=== Records provided ===

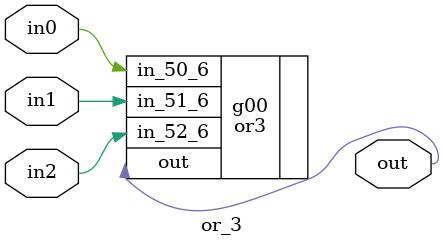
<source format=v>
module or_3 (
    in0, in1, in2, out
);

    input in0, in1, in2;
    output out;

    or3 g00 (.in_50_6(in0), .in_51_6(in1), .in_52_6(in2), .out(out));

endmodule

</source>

===

- _Problem statement_: If a record contains a picture, omit the picture and repeat everything else exactly.

- _Result of this exercise_:
<source format=v>
module or_3 (
    in0, in1, in2, out
);

    input in0, in1, in2;
    output out;

    or3 g00 (.in_50_6(in0), .in_51_6(in1), .in_52_6(in2), .out(out));

endmodule

</source>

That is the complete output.